To Mandeville (by whom de Bourgogne is clearly meant) Jean d'Outremeuse ascribes a Latin "lappidaire salon l'opinion des Indois", from which he quotes twelve passages, stating that the author (whom he calls knight, lord of Montfort, of Castelperouse, and of the isle of Campdi) had been "baillez en Alexandrie" seven years, and had been presented by a Saracen friend with some fine jewels which had passed into d'Outremeuse's own possession: of this Lapidaire, a French version, which seems to have been completed after 1479, has been several times printed. A manuscript of Mandeville's travels offered for sale in 1862 is said to have been divided into five books:
- the travels
- de là forme de la terre et comment et par queue manière elle fut faite
- de la forme del ciel
- des herbes selon les yndois et les phulosophes par de là
- ly lapidaire—while the cataloguer supposed Mandeville to have been the author of a concluding piece entitled La Venianche de nostre Signeur Jhesu-Crist fayle par Vespasian fit del empereur de Romme et commeet lozeph daramathye fu deliures de la prizon. From the treatise on herbs a passage is quoted asserting it to have been composed in 1357 in honour of the author's natural lord, Edward III, king of England. This date is corroborated by the title of king of Scotland given to Edward, who had received from Baliol the surrender of the crown and kingly dignity on January 20, 1356, but on October 3, 1357 released King David and made peace with Scotland: unfortunately we are not told whether the treatise contains the author's name, and, if so, what name. Tanner (Bibliotheca) alleges that Mandeville wrote several books on medicine, and among the Ashmolean manuscripts in the Bodleian Library are a medical receipt by John de Magna Villa (No. 2479), an aichemical receipt by him (No. 1407), and another alchemical receipt by johannes de Villa Magna (No. 1441).
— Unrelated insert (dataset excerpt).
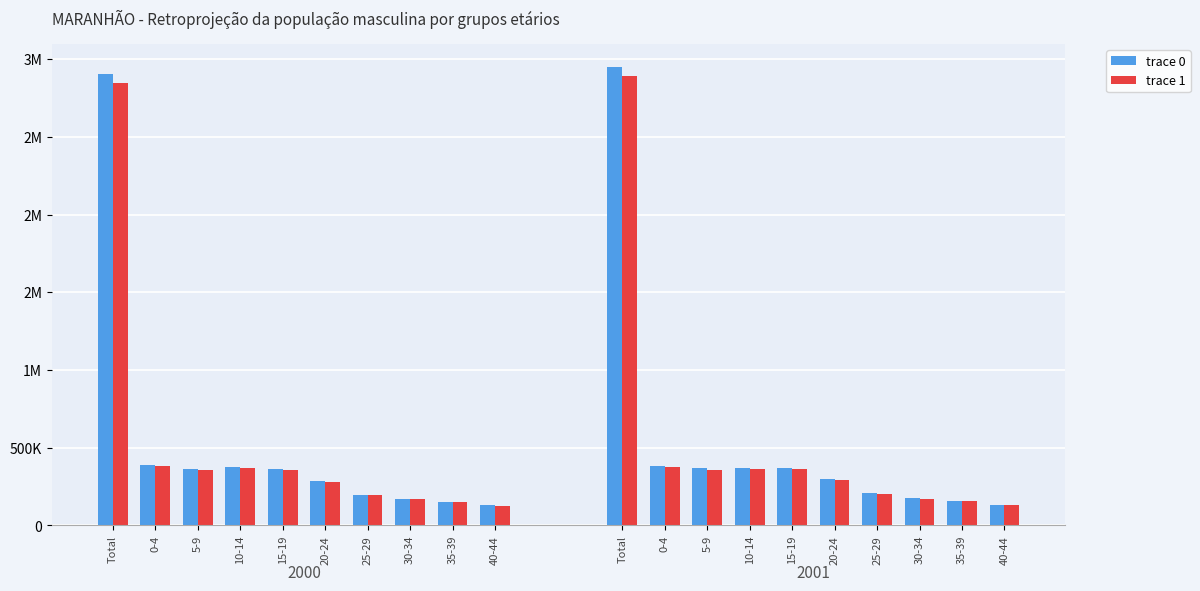

What is the label of the 10th bar from the left?

40-44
Finally, de Bourgogne wrote under his own name a treatise on the plague, extant in Latin, French and English texts, and in Latin and English abridgments. Herein he describes himself as Johannes de Burgundia, otherwise called cum Barba, citizen of Liège and professor of the art of medicine; says that he had practised forty years and had been in Liège in the plague of 1365; and adds that he had previously written a treatise on the cause of the plague, according to the indications of astrology (beginning Deus deorum), and another on distinguishing pestilential diseases (beginning Cum nimium propter instans tempus epidimiate). "Burgundia" is sometimes corrupted into "Burdegalia", and in English translations of the abridgment almost always appears as "Burdews" (Bordeaux, France) or the like manuscript Rawlinson D. 251 (15th century) in the Bodleian Library also contains a large number of English medical receipts, headed "Practica phisicalia Magistri Johannis de Burgundia".